Each state has its own real estate laws, rules and regulations and its own way of testing this knowledge for the real estate licensing exam. The majority of states have partnered with one of four standardized testing companies (ASI, PSI, AMP, or Experior) to create state-specific tests. These companies test the same material, but do it in different ratios and formats; some of these tests are paper-based and others are taken on a computer.

Contact your state real estate licensing board to find out if they use one of these companies and then use study materials geared towards that specific test.

Exams cover both national and state specific material. Some states have one comprehensive exam and others divide the exam into two parts. Key concepts covered include federal legislation, ownership and land use, brokerage, financing, contracts, taxes and commissions.

Most states currently use a multiple choice format, but others include true-or-false questions, fill-in-the-blank questions, short-answer questions or require you to fill out mock legal forms. Time limits range from two and half hours to give hours. Test-takers are usually required to get 75 percent of the questions correct in order to pass.

There are a few similarities between all real estate tests. At the time this guide is written, exams in all states grade by a “rights only” system.
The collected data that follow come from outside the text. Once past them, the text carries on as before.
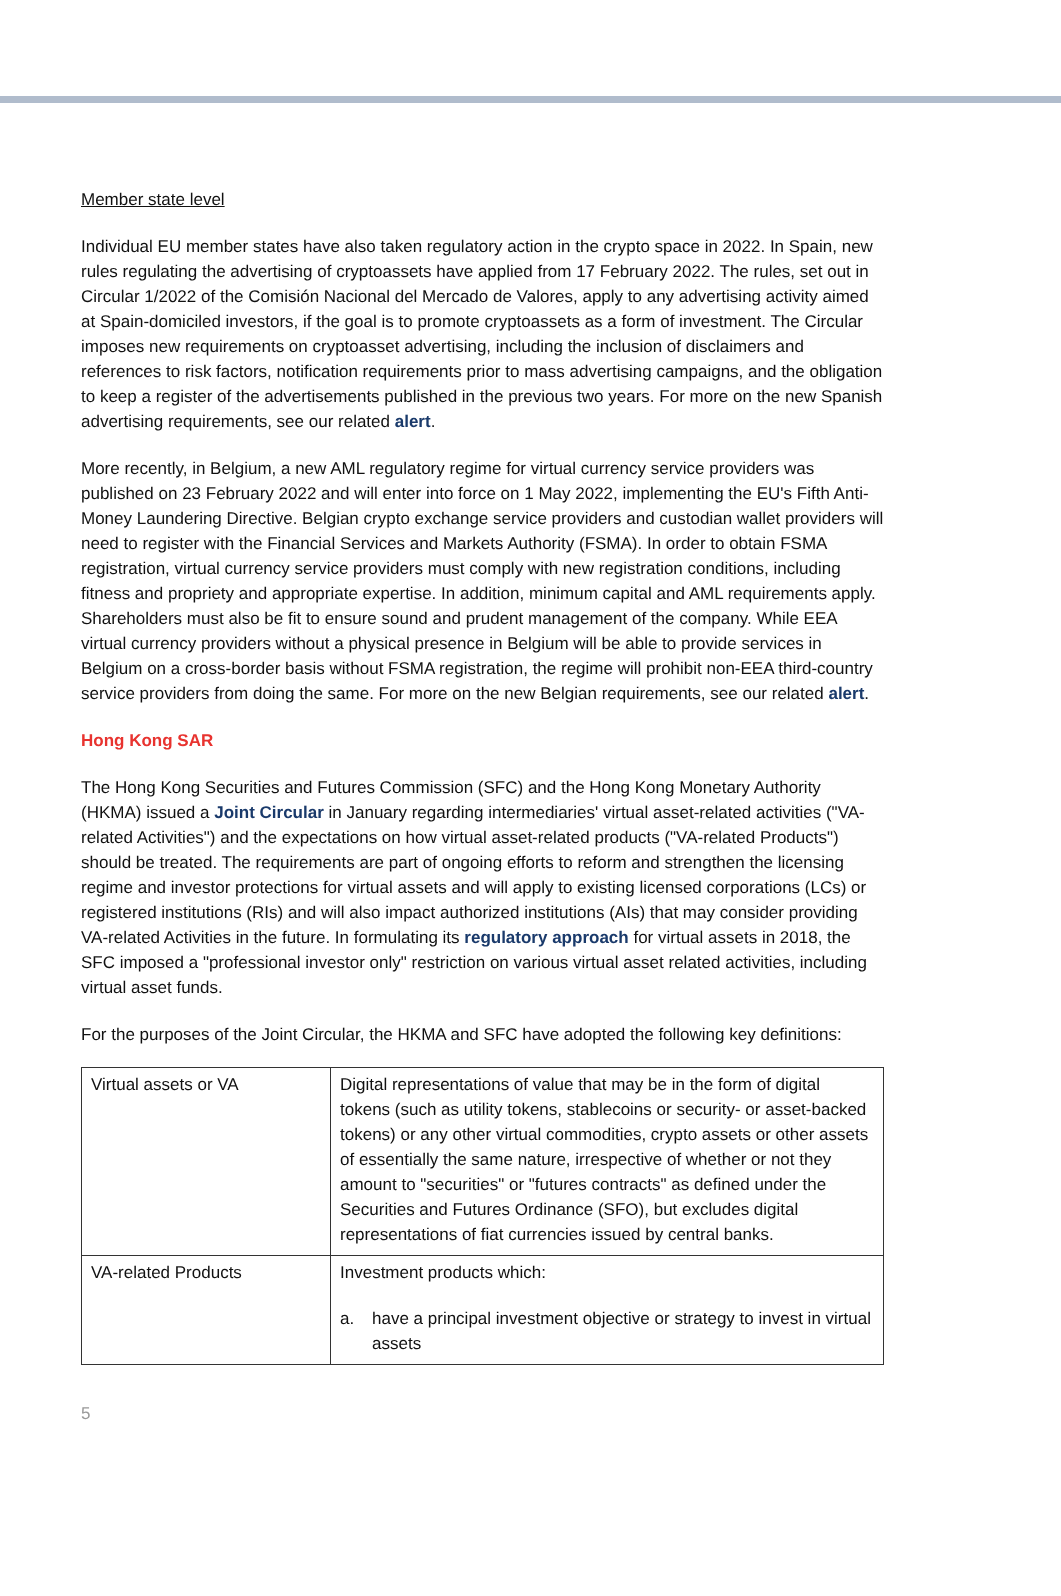Member state level
Individual EU member states have also taken regulatory action in the crypto space in 2022. In Spain, new rules regulating the advertising of cryptoassets have applied from 17 February 2022. The rules, set out in Circular 1/2022 of the Comisión Nacional del Mercado de Valores, apply to any advertising activity aimed at Spain-domiciled investors, if the goal is to promote cryptoassets as a form of investment. The Circular imposes new requirements on cryptoasset advertising, including the inclusion of disclaimers and references to risk factors, notification requirements prior to mass advertising campaigns, and the obligation to keep a register of the advertisements published in the previous two years. For more on the new Spanish advertising requirements, see our related alert.
More recently, in Belgium, a new AML regulatory regime for virtual currency service providers was published on 23 February 2022 and will enter into force on 1 May 2022, implementing the EU's Fifth Anti-Money Laundering Directive. Belgian crypto exchange service providers and custodian wallet providers will need to register with the Financial Services and Markets Authority (FSMA). In order to obtain FSMA registration, virtual currency service providers must comply with new registration conditions, including fitness and propriety and appropriate expertise. In addition, minimum capital and AML requirements apply. Shareholders must also be fit to ensure sound and prudent management of the company. While EEA virtual currency providers without a physical presence in Belgium will be able to provide services in Belgium on a cross-border basis without FSMA registration, the regime will prohibit non-EEA third-country service providers from doing the same. For more on the new Belgian requirements, see our related alert.
Hong Kong SAR
The Hong Kong Securities and Futures Commission (SFC) and the Hong Kong Monetary Authority (HKMA) issued a Joint Circular in January regarding intermediaries' virtual asset-related activities ("VA-related Activities") and the expectations on how virtual asset-related products ("VA-related Products") should be treated. The requirements are part of ongoing efforts to reform and strengthen the licensing regime and investor protections for virtual assets and will apply to existing licensed corporations (LCs) or registered institutions (RIs) and will also impact authorized institutions (AIs) that may consider providing VA-related Activities in the future. In formulating its regulatory approach for virtual assets in 2018, the SFC imposed a "professional investor only" restriction on various virtual asset related activities, including virtual asset funds.
For the purposes of the Joint Circular, the HKMA and SFC have adopted the following key definitions:
| Virtual assets or VA | Digital representations of value that may be in the form of digital tokens (such as utility tokens, stablecoins or security- or asset-backed tokens) or any other virtual commodities, crypto assets or other assets of essentially the same nature, irrespective of whether or not they amount to "securities" or "futures contracts" as defined under the Securities and Futures Ordinance (SFO), but excludes digital representations of fiat currencies issued by central banks. |
| VA-related Products | Investment products which: a. have a principal investment objective or strategy to invest in virtual assets |
5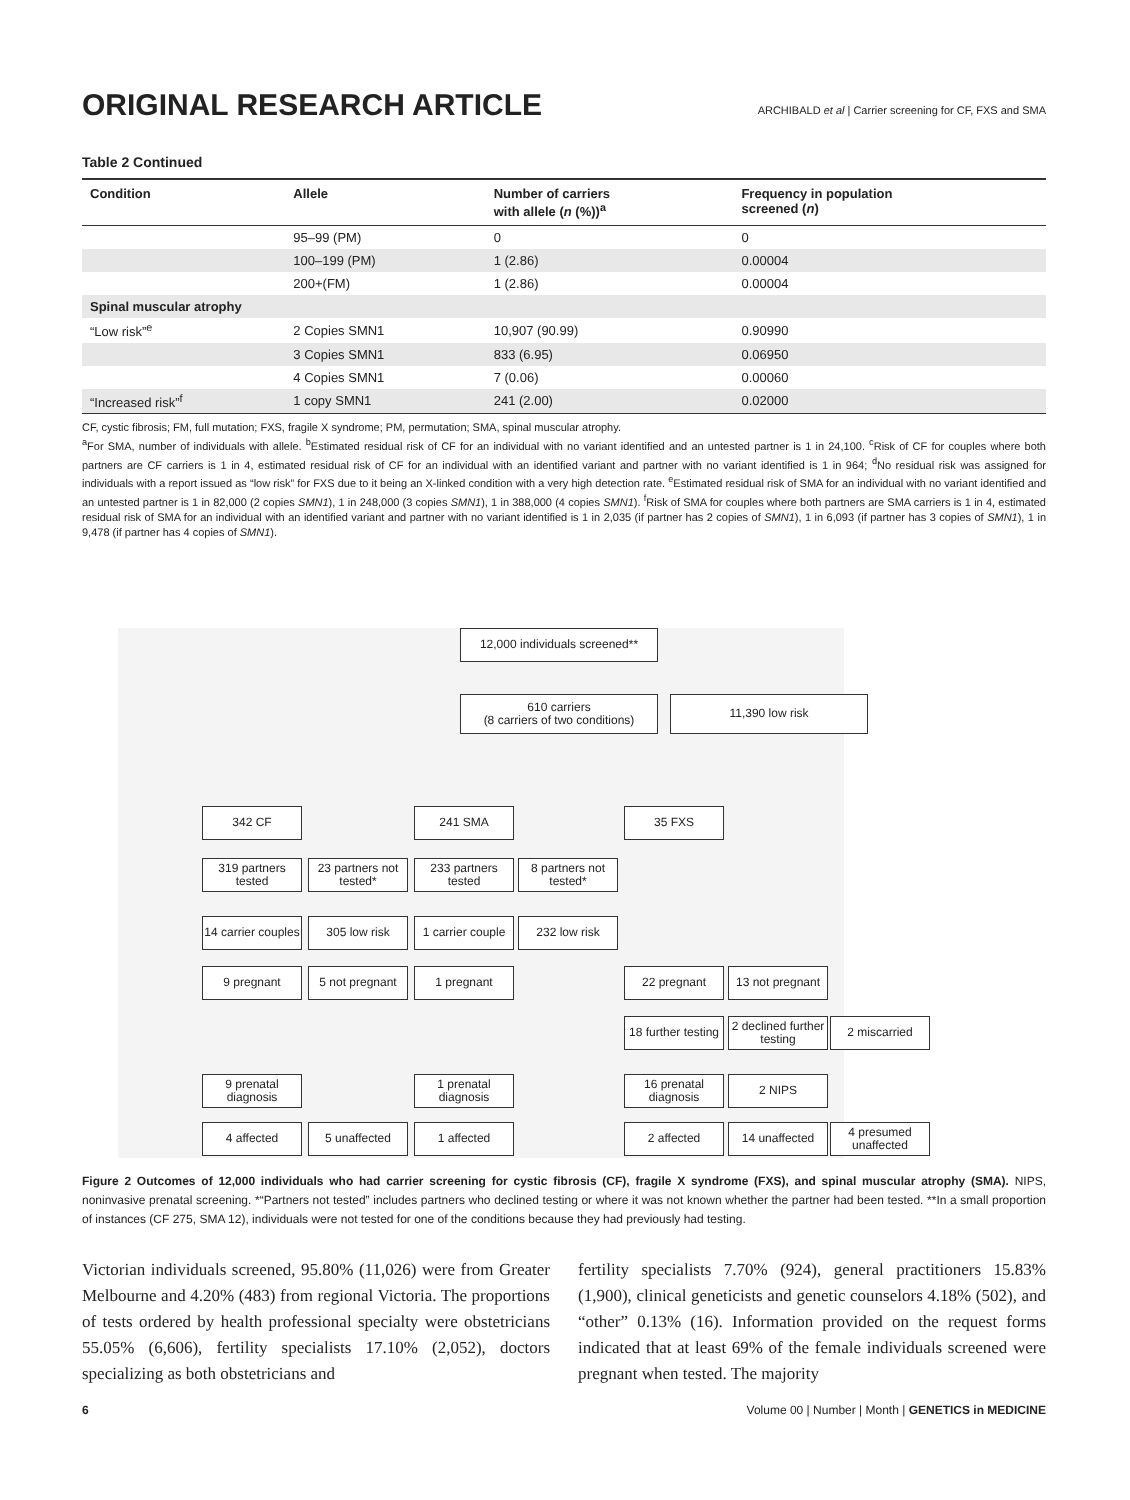ORIGINAL RESEARCH ARTICLE
ARCHIBALD et al | Carrier screening for CF, FXS and SMA
Table 2 Continued
| Condition | Allele | Number of carriers with allele ( n (%))<sup>a</sup> | Frequency in population screened ( n ) |
| --- | --- | --- | --- |
| | 95–99 (PM) | 0 | 0 |
| | 100–199 (PM) | 1 (2.86) | 0.00004 |
| | 200+(FM) | 1 (2.86) | 0.00004 |
| Spinal muscular atrophy | | | |
| “Low risk”<sup>e</sup> | 2 Copies SMN1 | 10,907 (90.99) | 0.90990 |
| | 3 Copies SMN1 | 833 (6.95) | 0.06950 |
| | 4 Copies SMN1 | 7 (0.06) | 0.00060 |
| “Increased risk”<sup>f</sup> | 1 copy SMN1 | 241 (2.00) | 0.02000 |
CF, cystic fibrosis; FM, full mutation; FXS, fragile X syndrome; PM, permutation; SMA, spinal muscular atrophy.
<sup>a</sup> For SMA, number of individuals with allele. <sup>b</sup>Estimated residual risk of CF for an individual with no variant identified and an untested partner is 1 in 24,100. <sup>c</sup>Risk of CF for couples where both partners are CF carriers is 1 in 4, estimated residual risk of CF for an individual with an identified variant and partner with no variant identified is 1 in 964; <sup>d</sup>No residual risk was assigned for individuals with a report issued as “low risk” for FXS due to it being an X-linked condition with a very high detection rate. <sup>e</sup>Estimated residual risk of SMA for an individual with no variant identified and an untested partner is 1 in 82,000 (2 copies SMN1), 1 in 248,000 (3 copies SMN1), 1 in 388,000 (4 copies SMN1). <sup>f</sup>Risk of SMA for couples where both partners are SMA carriers is 1 in 4, estimated residual risk of SMA for an individual with an identified variant and partner with no variant identified is 1 in 2,035 (if partner has 2 copies of SMN1), 1 in 6,093 (if partner has 3 copies of SMN1), 1 in 9,478 (if partner has 4 copies of SMN1).
12,000 individuals screened**
610 carriers
(8 carriers of two conditions)
11,390 low risk
342 CF 241 SMA 35 FXS
319 partners tested
23 partners not tested*
233 partners tested
8 partners not tested*
14 carrier couples
305 low risk
1 carrier couple
232 low risk
9 pregnant
5 not pregnant
1 pregnant 22 pregnant
13 not pregnant
18 further testing
2 declined further testing
2 miscarried
9 prenatal diagnosis
1 prenatal diagnosis
16 prenatal diagnosis
2 NIPS
4 affected 5 unaffected 1 affected 2 affected 14 unaffected
4 presumed unaffected
Figure 2 Outcomes of 12,000 individuals who had carrier screening for cystic fibrosis (CF), fragile X syndrome (FXS), and spinal muscular atrophy (SMA). NIPS, noninvasive prenatal screening. *“Partners not tested” includes partners who declined testing or where it was not known whether the partner had been tested. **In a small proportion of instances (CF 275, SMA 12), individuals were not tested for one of the conditions because they had previously had testing.
Victorian individuals screened, 95.80% (11,026) were from Greater Melbourne and 4.20% (483) from regional Victoria. The proportions of tests ordered by health professional specialty were obstetricians 55.05% (6,606), fertility specialists 17.10% (2,052), doctors specializing as both obstetricians and
fertility specialists 7.70% (924), general practitioners 15.83% (1,900), clinical geneticists and genetic counselors 4.18% (502), and “other” 0.13% (16). Information provided on the request forms indicated that at least 69% of the female individuals screened were pregnant when tested. The majority
6 Volume 00 | Number | Month | GENETICS in MEDICINE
Under this system, one point is awarded for correct answers and no points are taken away for wrong answers. Thus if you are running out of time, it is your advantage to fill out the rest of the multiple-choice questions randomly. All states also allow the use of a financial calculator that does not have the capacity for storing text (between 10 and 20 percent of your questions will require computations).

Here’s a link to five sample questions. See how you fare:
Petersons.com

The questions aren’t easy, are they? A word of encouragement: thousands of students pass the exam each year, with preparation, and you will too. However, it wouldn’t hurt to find out if you state has unlimited retakes or they cap you at a certain number.